# [WHAT YOU WILL DO]
Please rewrite the listing, beginning at the line that has "pose: elev=97.5 azim=99.3 roll=66.5 dist=1.02" and stopping after the last line of the listing, with every "dist" replaced by "distance" and all else left unchanged.

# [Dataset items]
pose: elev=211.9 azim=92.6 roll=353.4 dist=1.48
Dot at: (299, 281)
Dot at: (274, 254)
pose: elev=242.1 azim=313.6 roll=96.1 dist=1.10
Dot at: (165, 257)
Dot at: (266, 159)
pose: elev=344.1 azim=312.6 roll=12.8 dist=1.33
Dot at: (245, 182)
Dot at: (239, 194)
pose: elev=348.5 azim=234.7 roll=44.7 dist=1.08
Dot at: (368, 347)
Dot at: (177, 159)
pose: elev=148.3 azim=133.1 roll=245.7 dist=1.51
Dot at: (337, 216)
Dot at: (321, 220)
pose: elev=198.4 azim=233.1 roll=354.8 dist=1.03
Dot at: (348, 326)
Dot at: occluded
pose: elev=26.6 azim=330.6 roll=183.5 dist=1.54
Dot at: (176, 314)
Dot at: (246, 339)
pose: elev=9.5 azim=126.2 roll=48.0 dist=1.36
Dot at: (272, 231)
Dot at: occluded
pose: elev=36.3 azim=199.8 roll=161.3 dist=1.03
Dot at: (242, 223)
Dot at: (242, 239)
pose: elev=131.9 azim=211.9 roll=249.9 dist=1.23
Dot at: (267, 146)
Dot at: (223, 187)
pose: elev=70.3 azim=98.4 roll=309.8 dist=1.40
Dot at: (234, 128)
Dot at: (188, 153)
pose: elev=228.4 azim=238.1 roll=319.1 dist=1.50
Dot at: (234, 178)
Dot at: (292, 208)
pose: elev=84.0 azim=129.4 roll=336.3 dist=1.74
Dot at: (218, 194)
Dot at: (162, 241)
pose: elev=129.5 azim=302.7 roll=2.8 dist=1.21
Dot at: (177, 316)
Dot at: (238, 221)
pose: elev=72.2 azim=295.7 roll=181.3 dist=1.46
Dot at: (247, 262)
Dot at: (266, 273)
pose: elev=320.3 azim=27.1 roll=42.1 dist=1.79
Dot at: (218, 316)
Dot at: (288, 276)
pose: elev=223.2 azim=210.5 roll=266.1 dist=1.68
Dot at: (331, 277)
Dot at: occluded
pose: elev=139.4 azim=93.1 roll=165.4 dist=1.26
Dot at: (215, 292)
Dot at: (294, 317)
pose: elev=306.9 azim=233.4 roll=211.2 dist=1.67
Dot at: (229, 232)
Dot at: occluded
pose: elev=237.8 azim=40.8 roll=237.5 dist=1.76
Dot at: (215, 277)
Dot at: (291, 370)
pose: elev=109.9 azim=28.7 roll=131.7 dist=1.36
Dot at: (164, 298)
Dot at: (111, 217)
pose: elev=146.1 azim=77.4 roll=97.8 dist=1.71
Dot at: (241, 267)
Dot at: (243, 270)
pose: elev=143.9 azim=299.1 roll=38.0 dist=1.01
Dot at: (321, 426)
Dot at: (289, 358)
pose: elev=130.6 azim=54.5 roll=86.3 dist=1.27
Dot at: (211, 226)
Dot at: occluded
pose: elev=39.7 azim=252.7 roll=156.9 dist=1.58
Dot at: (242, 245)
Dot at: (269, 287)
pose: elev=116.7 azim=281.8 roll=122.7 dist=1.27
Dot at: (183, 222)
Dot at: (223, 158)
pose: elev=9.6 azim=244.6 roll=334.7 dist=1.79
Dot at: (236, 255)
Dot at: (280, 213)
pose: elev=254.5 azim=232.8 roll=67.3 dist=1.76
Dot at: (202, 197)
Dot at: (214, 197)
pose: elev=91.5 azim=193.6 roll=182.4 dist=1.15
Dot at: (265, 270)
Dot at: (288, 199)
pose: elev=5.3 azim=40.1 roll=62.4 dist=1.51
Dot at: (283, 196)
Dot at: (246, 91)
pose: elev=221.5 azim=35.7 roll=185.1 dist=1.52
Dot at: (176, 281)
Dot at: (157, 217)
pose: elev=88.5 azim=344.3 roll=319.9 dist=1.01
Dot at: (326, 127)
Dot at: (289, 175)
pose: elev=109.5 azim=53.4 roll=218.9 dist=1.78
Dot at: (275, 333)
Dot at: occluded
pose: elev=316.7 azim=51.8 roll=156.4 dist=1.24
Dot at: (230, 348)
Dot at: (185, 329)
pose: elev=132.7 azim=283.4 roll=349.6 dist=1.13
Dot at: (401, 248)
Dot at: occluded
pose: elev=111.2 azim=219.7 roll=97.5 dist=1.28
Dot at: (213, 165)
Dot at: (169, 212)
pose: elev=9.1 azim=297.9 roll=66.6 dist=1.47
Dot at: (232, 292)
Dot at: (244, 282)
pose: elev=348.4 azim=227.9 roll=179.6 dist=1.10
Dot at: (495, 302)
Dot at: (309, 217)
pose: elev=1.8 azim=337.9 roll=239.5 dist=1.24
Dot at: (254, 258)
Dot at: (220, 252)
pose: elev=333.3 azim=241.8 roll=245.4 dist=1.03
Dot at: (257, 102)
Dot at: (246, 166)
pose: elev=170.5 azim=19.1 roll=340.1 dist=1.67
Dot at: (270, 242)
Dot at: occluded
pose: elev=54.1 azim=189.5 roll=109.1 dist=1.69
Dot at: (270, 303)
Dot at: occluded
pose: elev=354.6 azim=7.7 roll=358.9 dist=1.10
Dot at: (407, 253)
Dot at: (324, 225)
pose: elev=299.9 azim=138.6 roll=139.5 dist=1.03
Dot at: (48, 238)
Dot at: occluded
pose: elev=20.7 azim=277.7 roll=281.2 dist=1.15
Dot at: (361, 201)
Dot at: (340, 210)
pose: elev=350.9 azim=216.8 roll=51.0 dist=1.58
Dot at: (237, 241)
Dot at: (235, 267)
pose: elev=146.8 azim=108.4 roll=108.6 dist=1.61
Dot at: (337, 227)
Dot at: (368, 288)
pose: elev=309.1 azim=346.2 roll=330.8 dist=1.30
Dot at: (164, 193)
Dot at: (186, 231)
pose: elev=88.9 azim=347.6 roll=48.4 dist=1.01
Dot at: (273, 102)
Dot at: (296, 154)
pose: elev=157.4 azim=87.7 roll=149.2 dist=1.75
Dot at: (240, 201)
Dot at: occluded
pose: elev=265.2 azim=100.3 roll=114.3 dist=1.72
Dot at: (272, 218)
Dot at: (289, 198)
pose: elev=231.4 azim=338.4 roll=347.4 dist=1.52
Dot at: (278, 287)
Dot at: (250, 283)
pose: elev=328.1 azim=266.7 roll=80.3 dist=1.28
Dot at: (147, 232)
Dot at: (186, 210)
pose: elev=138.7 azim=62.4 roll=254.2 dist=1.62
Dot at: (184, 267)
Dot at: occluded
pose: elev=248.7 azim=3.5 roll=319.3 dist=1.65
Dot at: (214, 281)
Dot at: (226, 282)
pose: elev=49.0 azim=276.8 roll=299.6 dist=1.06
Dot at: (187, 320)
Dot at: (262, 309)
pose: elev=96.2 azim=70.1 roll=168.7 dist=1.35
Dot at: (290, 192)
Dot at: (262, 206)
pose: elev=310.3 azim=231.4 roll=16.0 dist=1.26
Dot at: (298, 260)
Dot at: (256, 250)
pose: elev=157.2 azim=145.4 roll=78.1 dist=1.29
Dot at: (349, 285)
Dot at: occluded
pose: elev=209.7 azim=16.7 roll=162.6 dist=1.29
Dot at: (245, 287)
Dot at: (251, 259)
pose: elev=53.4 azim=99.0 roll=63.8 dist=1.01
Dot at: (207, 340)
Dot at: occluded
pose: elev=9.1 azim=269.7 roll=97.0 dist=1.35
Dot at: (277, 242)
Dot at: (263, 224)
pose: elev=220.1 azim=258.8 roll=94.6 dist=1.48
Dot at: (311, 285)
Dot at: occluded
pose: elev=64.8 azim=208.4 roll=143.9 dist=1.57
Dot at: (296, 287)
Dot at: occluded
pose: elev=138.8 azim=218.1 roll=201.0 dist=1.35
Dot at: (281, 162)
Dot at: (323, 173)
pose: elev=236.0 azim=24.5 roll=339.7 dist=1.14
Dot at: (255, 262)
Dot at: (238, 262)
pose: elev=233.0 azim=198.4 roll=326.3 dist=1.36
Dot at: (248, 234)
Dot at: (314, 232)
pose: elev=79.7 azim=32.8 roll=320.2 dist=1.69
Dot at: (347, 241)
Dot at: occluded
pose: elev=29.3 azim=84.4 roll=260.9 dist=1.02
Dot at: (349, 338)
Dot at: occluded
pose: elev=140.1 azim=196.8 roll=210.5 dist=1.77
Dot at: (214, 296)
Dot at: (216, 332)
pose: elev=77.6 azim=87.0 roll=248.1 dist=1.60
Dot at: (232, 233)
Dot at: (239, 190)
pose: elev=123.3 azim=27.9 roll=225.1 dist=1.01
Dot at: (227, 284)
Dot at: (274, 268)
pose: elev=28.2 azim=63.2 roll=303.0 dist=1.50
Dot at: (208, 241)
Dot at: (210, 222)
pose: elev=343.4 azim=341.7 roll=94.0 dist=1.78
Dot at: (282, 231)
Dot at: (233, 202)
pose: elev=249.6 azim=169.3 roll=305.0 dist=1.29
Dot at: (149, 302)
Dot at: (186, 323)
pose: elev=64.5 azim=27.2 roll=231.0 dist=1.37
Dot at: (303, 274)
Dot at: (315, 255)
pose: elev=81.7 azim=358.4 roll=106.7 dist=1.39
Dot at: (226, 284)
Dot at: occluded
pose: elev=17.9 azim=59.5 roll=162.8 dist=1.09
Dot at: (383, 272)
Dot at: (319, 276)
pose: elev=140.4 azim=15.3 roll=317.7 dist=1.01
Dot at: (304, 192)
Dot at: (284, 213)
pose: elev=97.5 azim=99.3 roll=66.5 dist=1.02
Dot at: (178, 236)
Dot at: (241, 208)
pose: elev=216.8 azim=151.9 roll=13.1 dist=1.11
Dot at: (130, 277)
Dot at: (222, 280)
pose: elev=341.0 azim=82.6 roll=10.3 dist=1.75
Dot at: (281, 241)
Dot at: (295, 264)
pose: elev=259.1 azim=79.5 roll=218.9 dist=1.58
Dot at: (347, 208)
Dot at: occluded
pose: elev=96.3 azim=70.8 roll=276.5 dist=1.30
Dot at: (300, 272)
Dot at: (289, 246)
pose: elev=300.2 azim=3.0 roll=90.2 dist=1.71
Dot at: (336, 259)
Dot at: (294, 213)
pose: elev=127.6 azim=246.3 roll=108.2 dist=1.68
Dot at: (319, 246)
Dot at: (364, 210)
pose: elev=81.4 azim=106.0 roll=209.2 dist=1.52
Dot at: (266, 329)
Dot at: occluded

# [COMPLETE RESPONSE]
pose: elev=97.5 azim=99.3 roll=66.5 distance=1.02
Dot at: (178, 236)
Dot at: (241, 208)
pose: elev=216.8 azim=151.9 roll=13.1 distance=1.11
Dot at: (130, 277)
Dot at: (222, 280)
pose: elev=341.0 azim=82.6 roll=10.3 distance=1.75
Dot at: (281, 241)
Dot at: (295, 264)
pose: elev=259.1 azim=79.5 roll=218.9 distance=1.58
Dot at: (347, 208)
Dot at: occluded
pose: elev=96.3 azim=70.8 roll=276.5 distance=1.30
Dot at: (300, 272)
Dot at: (289, 246)
pose: elev=300.2 azim=3.0 roll=90.2 distance=1.71
Dot at: (336, 259)
Dot at: (294, 213)
pose: elev=127.6 azim=246.3 roll=108.2 distance=1.68
Dot at: (319, 246)
Dot at: (364, 210)
pose: elev=81.4 azim=106.0 roll=209.2 distance=1.52
Dot at: (266, 329)
Dot at: occluded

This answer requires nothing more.